We have the main theme of the series which is the comparisons to actual marginalised groups. And I’m in much the same place as the first season – there are some excellent issues raised here. Self-acceptance of Kieren (his self-hatred and the cover-up were really well done), family rejection, “acceptance” only if you play “the good one”, acceptance only if you follow arbitrary rules, fetishisation, not “flaunting”, differences in the justice system, the idea the marginalised owe and need to give back – so many issues. And more, because we had some extra with Simon and Kieren – how much does Simon compromise his belief and cause for Kieren? But also how much does Simon treat all PDS as nothing more than pieces for his cause? The way he treated Amy was pretty dubious and Kieren repeatedly picked him up on treating him as a cause to recruit rather than an actual love interest or even a person.
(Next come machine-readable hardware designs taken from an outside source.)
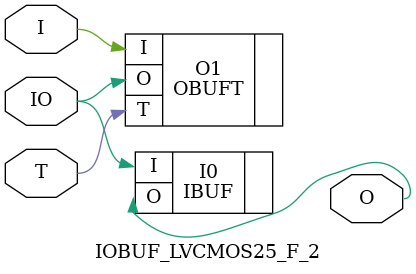
<source format=v>


`timescale  1 ps / 1 ps


module IOBUF_LVCMOS25_F_2 (O, IO, I, T);

    output O;

    inout  IO;

    input  I, T;

        OBUFT #(.IOSTANDARD("LVCMOS25"), .SLEW("FAST"), .DRIVE(2)) O1 (.O(IO), .I(I), .T(T)); 
	IBUF #(.IOSTANDARD("LVCMOS25"))  I0 (.O(O), .I(IO));
        

endmodule



</source>
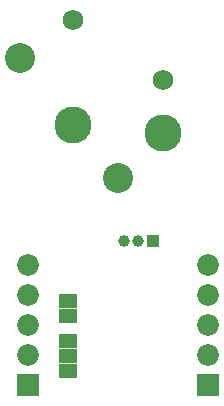
<source format=gbs>
G04 #@! TF.FileFunction,Soldermask,Bot*
%FSLAX46Y46*%
G04 Gerber Fmt 4.6, Leading zero omitted, Abs format (unit mm)*
G04 Created by KiCad (PCBNEW 4.0.7) date Wed Jun 13 11:05:16 2018*
%MOMM*%
%LPD*%
G01*
G04 APERTURE LIST*
%ADD10C,0.100000*%
%ADD11R,1.840000X1.840000*%
%ADD12O,1.840000X1.840000*%
%ADD13R,0.990000X0.990000*%
%ADD14C,0.990000*%
%ADD15R,1.590000X1.285200*%
%ADD16C,1.740000*%
%ADD17C,3.140000*%
%ADD18C,2.540000*%
G04 APERTURE END LIST*
D10*
D11*
X17120000Y1500000D03*
D12*
X17120000Y4040000D03*
X17120000Y6580000D03*
X17120000Y9120000D03*
X17120000Y11660000D03*
D11*
X1880000Y1500000D03*
D12*
X1880000Y4040000D03*
X1880000Y6580000D03*
X1880000Y9120000D03*
X1880000Y11660000D03*
D13*
X12500000Y13750000D03*
D14*
X11250000Y13750000D03*
X10000000Y13750000D03*
D15*
X5250000Y5270000D03*
X5250000Y4000000D03*
X5250000Y2730000D03*
X5250000Y7365000D03*
X5250000Y8635000D03*
D16*
X5690000Y32440000D03*
X13310000Y27360000D03*
D17*
X5690000Y23550000D03*
X13310000Y22915000D03*
D18*
X9500000Y19105000D03*
X1250000Y29250000D03*
M02*

</source>
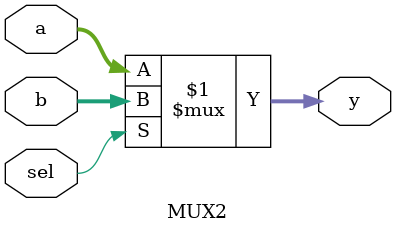
<source format=v>
module MUX2 #(parameter WIDTH = 8) (
    input wire sel,
    input wire [WIDTH-1:0] a,
    input wire [WIDTH-1:0] b,
    output wire [WIDTH-1:0] y
);

assign y = (sel) ? b : a;

endmodule
</source>
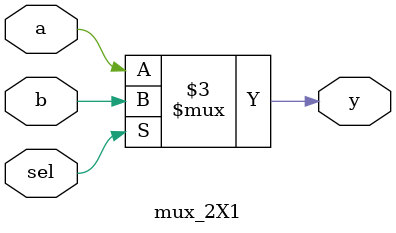
<source format=v>
module mux_2X1(input a,b,sel, output reg y);

	always @(*)
		begin
			if(sel)
				y = b;
			else
				y = a;
		end
endmodule

</source>
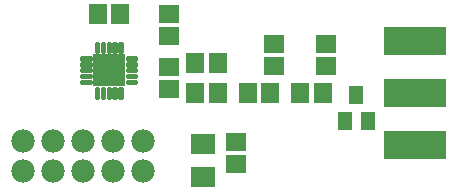
<source format=gts>
G75*
%MOIN*%
%OFA0B0*%
%FSLAX25Y25*%
%IPPOS*%
%LPD*%
%AMOC8*
5,1,8,0,0,1.08239X$1,22.5*
%
%ADD10R,0.07887X0.07099*%
%ADD11R,0.05918X0.06706*%
%ADD12R,0.06706X0.05918*%
%ADD13R,0.04737X0.06312*%
%ADD14C,0.07800*%
%ADD15C,0.00985*%
%ADD16R,0.11036X0.11036*%
%ADD17R,0.20800X0.09800*%
D10*
X0078677Y0043238D03*
X0078677Y0054262D03*
D11*
X0076187Y0071250D03*
X0083667Y0071250D03*
X0093687Y0071250D03*
X0101167Y0071250D03*
X0111187Y0071250D03*
X0118667Y0071250D03*
X0083667Y0081250D03*
X0076187Y0081250D03*
X0051167Y0097500D03*
X0043687Y0097500D03*
D12*
X0067427Y0097490D03*
X0067427Y0090010D03*
X0067427Y0079990D03*
X0067427Y0072510D03*
X0089927Y0054990D03*
X0089927Y0047510D03*
X0102427Y0080010D03*
X0102427Y0087490D03*
X0119927Y0087490D03*
X0119927Y0080010D03*
D13*
X0129927Y0070581D03*
X0126187Y0061919D03*
X0133667Y0061919D03*
D14*
X0018677Y0045000D03*
X0028677Y0045000D03*
X0038677Y0045000D03*
X0048677Y0045000D03*
X0058677Y0045000D03*
X0058677Y0055000D03*
X0048677Y0055000D03*
X0038677Y0055000D03*
X0028677Y0055000D03*
X0018677Y0055000D03*
D15*
X0043070Y0072693D02*
X0043910Y0072693D01*
X0043910Y0069571D01*
X0043070Y0069571D01*
X0043070Y0072693D01*
X0043070Y0070555D02*
X0043910Y0070555D01*
X0043910Y0071539D02*
X0043070Y0071539D01*
X0043070Y0072523D02*
X0043910Y0072523D01*
X0045039Y0072693D02*
X0045879Y0072693D01*
X0045879Y0069571D01*
X0045039Y0069571D01*
X0045039Y0072693D01*
X0045039Y0070555D02*
X0045879Y0070555D01*
X0045879Y0071539D02*
X0045039Y0071539D01*
X0045039Y0072523D02*
X0045879Y0072523D01*
X0047007Y0072693D02*
X0047847Y0072693D01*
X0047847Y0069571D01*
X0047007Y0069571D01*
X0047007Y0072693D01*
X0047007Y0070555D02*
X0047847Y0070555D01*
X0047847Y0071539D02*
X0047007Y0071539D01*
X0047007Y0072523D02*
X0047847Y0072523D01*
X0048976Y0072693D02*
X0049816Y0072693D01*
X0049816Y0069571D01*
X0048976Y0069571D01*
X0048976Y0072693D01*
X0048976Y0070555D02*
X0049816Y0070555D01*
X0049816Y0071539D02*
X0048976Y0071539D01*
X0048976Y0072523D02*
X0049816Y0072523D01*
X0050944Y0072693D02*
X0051784Y0072693D01*
X0051784Y0069571D01*
X0050944Y0069571D01*
X0050944Y0072693D01*
X0050944Y0070555D02*
X0051784Y0070555D01*
X0051784Y0071539D02*
X0050944Y0071539D01*
X0050944Y0072523D02*
X0051784Y0072523D01*
X0053484Y0074393D02*
X0053484Y0075233D01*
X0056606Y0075233D01*
X0056606Y0074393D01*
X0053484Y0074393D01*
X0053484Y0076361D02*
X0053484Y0077201D01*
X0056606Y0077201D01*
X0056606Y0076361D01*
X0053484Y0076361D01*
X0053484Y0078330D02*
X0053484Y0079170D01*
X0056606Y0079170D01*
X0056606Y0078330D01*
X0053484Y0078330D01*
X0053484Y0080299D02*
X0053484Y0081139D01*
X0056606Y0081139D01*
X0056606Y0080299D01*
X0053484Y0080299D01*
X0053484Y0082267D02*
X0053484Y0083107D01*
X0056606Y0083107D01*
X0056606Y0082267D01*
X0053484Y0082267D01*
X0051784Y0084807D02*
X0050944Y0084807D01*
X0050944Y0087929D01*
X0051784Y0087929D01*
X0051784Y0084807D01*
X0051784Y0085791D02*
X0050944Y0085791D01*
X0050944Y0086775D02*
X0051784Y0086775D01*
X0051784Y0087759D02*
X0050944Y0087759D01*
X0049816Y0084807D02*
X0048976Y0084807D01*
X0048976Y0087929D01*
X0049816Y0087929D01*
X0049816Y0084807D01*
X0049816Y0085791D02*
X0048976Y0085791D01*
X0048976Y0086775D02*
X0049816Y0086775D01*
X0049816Y0087759D02*
X0048976Y0087759D01*
X0047847Y0084807D02*
X0047007Y0084807D01*
X0047007Y0087929D01*
X0047847Y0087929D01*
X0047847Y0084807D01*
X0047847Y0085791D02*
X0047007Y0085791D01*
X0047007Y0086775D02*
X0047847Y0086775D01*
X0047847Y0087759D02*
X0047007Y0087759D01*
X0045879Y0084807D02*
X0045039Y0084807D01*
X0045039Y0087929D01*
X0045879Y0087929D01*
X0045879Y0084807D01*
X0045879Y0085791D02*
X0045039Y0085791D01*
X0045039Y0086775D02*
X0045879Y0086775D01*
X0045879Y0087759D02*
X0045039Y0087759D01*
X0043910Y0084807D02*
X0043070Y0084807D01*
X0043070Y0087929D01*
X0043910Y0087929D01*
X0043910Y0084807D01*
X0043910Y0085791D02*
X0043070Y0085791D01*
X0043070Y0086775D02*
X0043910Y0086775D01*
X0043910Y0087759D02*
X0043070Y0087759D01*
X0041370Y0083107D02*
X0041370Y0082267D01*
X0038248Y0082267D01*
X0038248Y0083107D01*
X0041370Y0083107D01*
X0041370Y0081139D02*
X0041370Y0080299D01*
X0038248Y0080299D01*
X0038248Y0081139D01*
X0041370Y0081139D01*
X0041370Y0079170D02*
X0041370Y0078330D01*
X0038248Y0078330D01*
X0038248Y0079170D01*
X0041370Y0079170D01*
X0041370Y0077201D02*
X0041370Y0076361D01*
X0038248Y0076361D01*
X0038248Y0077201D01*
X0041370Y0077201D01*
X0041370Y0075233D02*
X0041370Y0074393D01*
X0038248Y0074393D01*
X0038248Y0075233D01*
X0041370Y0075233D01*
D16*
X0047427Y0078750D03*
D17*
X0149365Y0071250D03*
X0149365Y0053850D03*
X0149365Y0088650D03*
M02*

</source>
Of course, while all of this is excellent, we do edge into the appropriative (and don’t tell me that Steve telling his gay son “I’ll love you no matter what you are” is all about zombies) but that simple fact that is even clearer this series – the PDS are just one missed dose away from eating your face.  That doesn’t mean they should be hated etc etc but it does mean invoking real world marginalisation will always be problematic. No matter how much the oppression may be similar, actual marginalised group aren’t time bombs waiting to kill.
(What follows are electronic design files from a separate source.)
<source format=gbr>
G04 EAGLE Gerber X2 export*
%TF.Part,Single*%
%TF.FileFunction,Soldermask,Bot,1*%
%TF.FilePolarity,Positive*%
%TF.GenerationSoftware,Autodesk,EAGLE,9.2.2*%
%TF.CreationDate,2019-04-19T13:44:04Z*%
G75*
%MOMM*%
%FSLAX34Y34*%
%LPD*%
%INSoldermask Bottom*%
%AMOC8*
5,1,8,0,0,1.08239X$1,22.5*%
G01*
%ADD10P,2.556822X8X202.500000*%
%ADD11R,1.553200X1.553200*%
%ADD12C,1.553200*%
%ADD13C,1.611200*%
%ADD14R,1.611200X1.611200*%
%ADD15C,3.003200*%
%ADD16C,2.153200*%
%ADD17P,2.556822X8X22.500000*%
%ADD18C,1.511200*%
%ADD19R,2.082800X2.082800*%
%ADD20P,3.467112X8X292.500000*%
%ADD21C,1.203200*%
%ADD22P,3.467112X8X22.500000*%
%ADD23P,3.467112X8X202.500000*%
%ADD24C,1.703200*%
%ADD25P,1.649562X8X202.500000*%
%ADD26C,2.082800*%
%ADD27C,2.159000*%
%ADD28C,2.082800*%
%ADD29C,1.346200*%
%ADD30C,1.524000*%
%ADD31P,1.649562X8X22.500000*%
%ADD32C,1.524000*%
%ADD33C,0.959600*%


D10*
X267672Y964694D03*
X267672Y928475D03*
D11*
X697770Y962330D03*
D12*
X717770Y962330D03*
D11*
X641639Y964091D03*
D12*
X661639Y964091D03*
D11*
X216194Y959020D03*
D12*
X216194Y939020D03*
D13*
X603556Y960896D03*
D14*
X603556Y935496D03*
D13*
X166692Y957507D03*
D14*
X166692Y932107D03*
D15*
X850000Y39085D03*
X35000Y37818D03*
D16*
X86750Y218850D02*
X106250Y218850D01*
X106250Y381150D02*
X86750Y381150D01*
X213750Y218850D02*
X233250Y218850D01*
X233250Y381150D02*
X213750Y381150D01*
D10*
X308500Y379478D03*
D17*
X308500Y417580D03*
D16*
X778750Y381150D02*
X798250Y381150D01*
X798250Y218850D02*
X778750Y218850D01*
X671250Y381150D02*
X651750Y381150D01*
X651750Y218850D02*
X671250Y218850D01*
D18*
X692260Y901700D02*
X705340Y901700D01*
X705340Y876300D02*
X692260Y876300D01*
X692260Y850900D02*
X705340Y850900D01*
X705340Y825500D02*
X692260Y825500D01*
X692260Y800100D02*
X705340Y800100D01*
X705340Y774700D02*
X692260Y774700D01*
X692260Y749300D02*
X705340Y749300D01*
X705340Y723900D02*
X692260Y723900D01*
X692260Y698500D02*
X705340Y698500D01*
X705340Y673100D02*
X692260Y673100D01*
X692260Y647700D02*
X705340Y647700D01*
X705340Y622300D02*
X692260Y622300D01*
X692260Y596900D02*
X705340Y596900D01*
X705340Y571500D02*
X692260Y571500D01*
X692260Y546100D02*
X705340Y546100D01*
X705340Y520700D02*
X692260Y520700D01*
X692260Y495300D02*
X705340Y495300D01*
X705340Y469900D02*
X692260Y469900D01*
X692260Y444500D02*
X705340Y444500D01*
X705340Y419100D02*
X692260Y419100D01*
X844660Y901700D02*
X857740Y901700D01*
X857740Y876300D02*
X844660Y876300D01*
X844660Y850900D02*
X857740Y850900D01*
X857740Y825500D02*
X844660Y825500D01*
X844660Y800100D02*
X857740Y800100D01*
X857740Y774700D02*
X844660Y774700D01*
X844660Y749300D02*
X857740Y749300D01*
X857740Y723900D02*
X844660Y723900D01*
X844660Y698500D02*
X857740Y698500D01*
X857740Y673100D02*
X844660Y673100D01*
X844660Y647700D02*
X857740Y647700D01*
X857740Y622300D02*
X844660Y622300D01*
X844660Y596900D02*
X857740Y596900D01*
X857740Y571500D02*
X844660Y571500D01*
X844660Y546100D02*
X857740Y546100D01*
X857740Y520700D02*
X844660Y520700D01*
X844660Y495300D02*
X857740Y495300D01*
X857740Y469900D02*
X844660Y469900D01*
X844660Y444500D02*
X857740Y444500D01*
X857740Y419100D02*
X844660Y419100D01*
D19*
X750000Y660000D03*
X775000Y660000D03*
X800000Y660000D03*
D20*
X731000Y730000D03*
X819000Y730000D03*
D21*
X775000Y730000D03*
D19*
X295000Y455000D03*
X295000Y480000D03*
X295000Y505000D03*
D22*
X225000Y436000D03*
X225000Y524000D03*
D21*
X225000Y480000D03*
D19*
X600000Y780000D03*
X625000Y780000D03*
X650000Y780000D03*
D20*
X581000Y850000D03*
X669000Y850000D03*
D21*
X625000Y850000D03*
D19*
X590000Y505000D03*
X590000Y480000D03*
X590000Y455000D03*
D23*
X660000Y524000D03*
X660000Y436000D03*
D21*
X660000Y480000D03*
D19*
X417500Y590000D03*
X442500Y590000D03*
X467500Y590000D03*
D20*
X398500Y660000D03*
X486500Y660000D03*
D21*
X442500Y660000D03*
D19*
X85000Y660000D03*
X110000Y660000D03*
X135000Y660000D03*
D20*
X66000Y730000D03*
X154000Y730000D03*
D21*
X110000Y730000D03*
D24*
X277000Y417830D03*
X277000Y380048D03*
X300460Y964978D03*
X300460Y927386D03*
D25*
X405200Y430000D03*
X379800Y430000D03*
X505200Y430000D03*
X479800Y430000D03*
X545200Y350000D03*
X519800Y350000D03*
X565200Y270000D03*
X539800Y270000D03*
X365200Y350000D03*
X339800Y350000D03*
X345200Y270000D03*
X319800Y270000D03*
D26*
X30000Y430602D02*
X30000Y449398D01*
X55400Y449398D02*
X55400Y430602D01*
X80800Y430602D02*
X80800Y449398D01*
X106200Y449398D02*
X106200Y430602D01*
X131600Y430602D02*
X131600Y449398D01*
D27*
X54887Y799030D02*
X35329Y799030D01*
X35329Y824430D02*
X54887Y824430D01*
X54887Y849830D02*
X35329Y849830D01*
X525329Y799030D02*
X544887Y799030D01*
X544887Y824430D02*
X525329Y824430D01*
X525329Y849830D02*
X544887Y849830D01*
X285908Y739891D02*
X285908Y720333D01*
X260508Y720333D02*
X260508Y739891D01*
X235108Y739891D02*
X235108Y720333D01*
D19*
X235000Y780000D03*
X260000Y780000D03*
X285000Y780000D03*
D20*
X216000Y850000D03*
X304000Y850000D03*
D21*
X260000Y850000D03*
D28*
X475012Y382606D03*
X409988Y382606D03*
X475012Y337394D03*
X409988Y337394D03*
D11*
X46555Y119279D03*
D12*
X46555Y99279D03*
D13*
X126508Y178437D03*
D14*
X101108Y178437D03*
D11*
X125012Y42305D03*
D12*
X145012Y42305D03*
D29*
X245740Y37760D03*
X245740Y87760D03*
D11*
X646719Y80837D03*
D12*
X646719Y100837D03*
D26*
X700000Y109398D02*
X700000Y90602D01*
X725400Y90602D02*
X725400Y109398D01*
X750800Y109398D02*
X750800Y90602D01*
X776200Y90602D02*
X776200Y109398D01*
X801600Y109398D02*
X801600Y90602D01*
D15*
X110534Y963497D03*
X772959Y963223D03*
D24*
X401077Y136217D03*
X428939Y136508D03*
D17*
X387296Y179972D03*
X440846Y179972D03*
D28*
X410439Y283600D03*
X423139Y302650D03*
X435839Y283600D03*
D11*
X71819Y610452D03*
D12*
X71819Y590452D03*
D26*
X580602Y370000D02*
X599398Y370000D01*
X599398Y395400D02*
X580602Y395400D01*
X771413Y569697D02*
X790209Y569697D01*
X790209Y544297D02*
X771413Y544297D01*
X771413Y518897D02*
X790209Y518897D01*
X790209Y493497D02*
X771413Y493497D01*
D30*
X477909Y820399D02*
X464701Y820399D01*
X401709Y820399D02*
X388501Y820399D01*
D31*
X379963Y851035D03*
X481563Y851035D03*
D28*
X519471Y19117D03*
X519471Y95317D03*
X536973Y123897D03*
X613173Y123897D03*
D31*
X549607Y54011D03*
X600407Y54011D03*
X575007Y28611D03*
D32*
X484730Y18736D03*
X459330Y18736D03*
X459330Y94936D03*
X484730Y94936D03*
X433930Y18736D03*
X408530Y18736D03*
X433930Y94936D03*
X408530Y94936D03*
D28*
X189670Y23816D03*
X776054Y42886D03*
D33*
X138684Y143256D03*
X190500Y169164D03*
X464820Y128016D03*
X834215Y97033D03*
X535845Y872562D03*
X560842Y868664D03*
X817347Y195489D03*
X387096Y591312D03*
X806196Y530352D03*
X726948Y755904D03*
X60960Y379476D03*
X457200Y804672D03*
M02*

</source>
On that note, I also didn’t really understand the attraction of Blue Oblivion – they kind of failed to sell me why the PDS would WANT to induce rabidness

Maxine Martin introduced some racial diversity to the very White cast. And I liked her capability and was actually kind of glad to see she had a personal, emotive reason to want the second rising, one that mattered to her. Though less so when that reason was reduced to “insanity”. I wanted her to have a personal motive (and, let’s face it, it’s not irrational. The dead have risen once, they can do it again, how can we say it’s impossible or ridiculous in this context) because it would do something to help diffuse the fact she’s been singled out as chief oppressor; by making her whole Victus schtick a vehicle she used with which to advance her own, personal, agenda it moves away from making the one POC the head of oppression.


Kieren continues to be that extremely rare being – a gay protagonist. And this season was not heavily leavened with gay tragedy compared to the first season (I expected Simon to die so many times this episode), though partially because his PDS status is serving very much as a stand in for being gay/homophobia (see his dad’s comments again). Now I want to see how Simon and he will develop.